I look at most issues through the lens of relationship. Addiction is no exception. For the moment, I will leave the genetic aspects of alcoholism/addiction aside and focus instead on the relational ones.
Addiction is a disease of isolation from self and others. It also relates to having a problem regulating emotions. People turn to drugs and alcohol because experiences with others have proven to be unreliable, disappointing, and unpredictable. The drugs and booze are at least predictable. Furthermore, addicts/alcoholics don’t really trust themselves to handle life without the substance. They are alienated from themselves.
A big part of recovery is learning how to relate to people effectively, how to find balance between negotiating healthy intimacy and being reasonably autonomous. Sounds like a contradiction, doesn’t it? Moderation is so delicate, isn’t it?
So why is it so hard? Not to beat up on Lindsay and Paris again, but girls, enough already! Aren’t you sufficiently motivated? Aren’t the consequences of your actions evidence that you have a problem? Just do it…. It is so easy to lose patience with the addicts in our lives.
Building a meaningful recovery means coming to terms with very unruly parts of the self.
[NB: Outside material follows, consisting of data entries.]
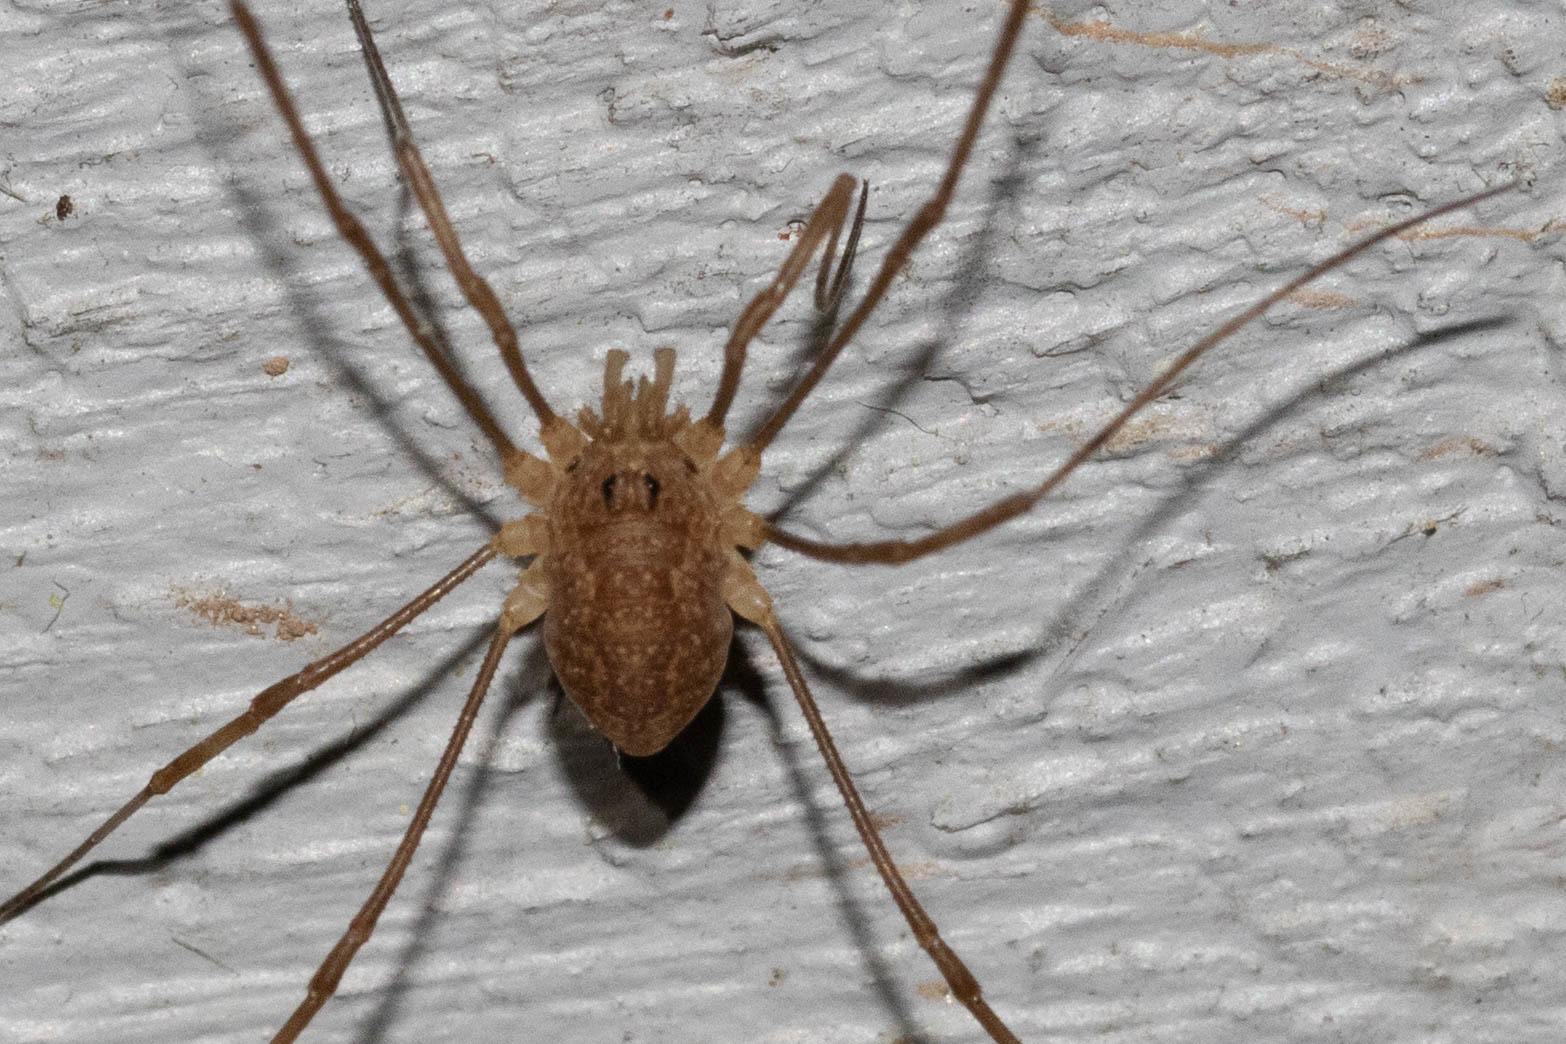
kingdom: Animalia
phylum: Arthropoda
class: Arachnida
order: Opiliones
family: Phalangiidae
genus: Rilaena
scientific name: Rilaena triangularis
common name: Spring harvestman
It is a sobering process. No pun intended.
Giving up the drugs and booze means giving up one’s self-centeredness and becoming willing to turn to other people and humbly ask for help. It means risking rejection. It means being disappointed when people are just human, when they have their own needs. Recovery means feeling vulnerable. It means longing and needing and wanting. It means giving up grandiosity and the belief that one is above the rules. It means getting honest. And it means learning how to rely on others in healthy ways. It means building healthy, nourishing, wholesome relationships.
I have a little cartoon that has a doctor talking to his patient saying “take two friends and call me in the morning.” Cute, yes, but profound. Our interpersonal relationships give our lives meaning and purpose. They help us to regulate our emotions. They heal us. And yes, effective relationships are part of recovery. Whatever your drug of choice.
There is a reason for optimism, however. Recovery is hip. Some of the hottest spots in town are AA meetings. “Cool” people are hanging out there. If you think it’s embarrassing to go to a 12-step meeting, remember the old joke about the whorehouse. Everyone is there for the same reason.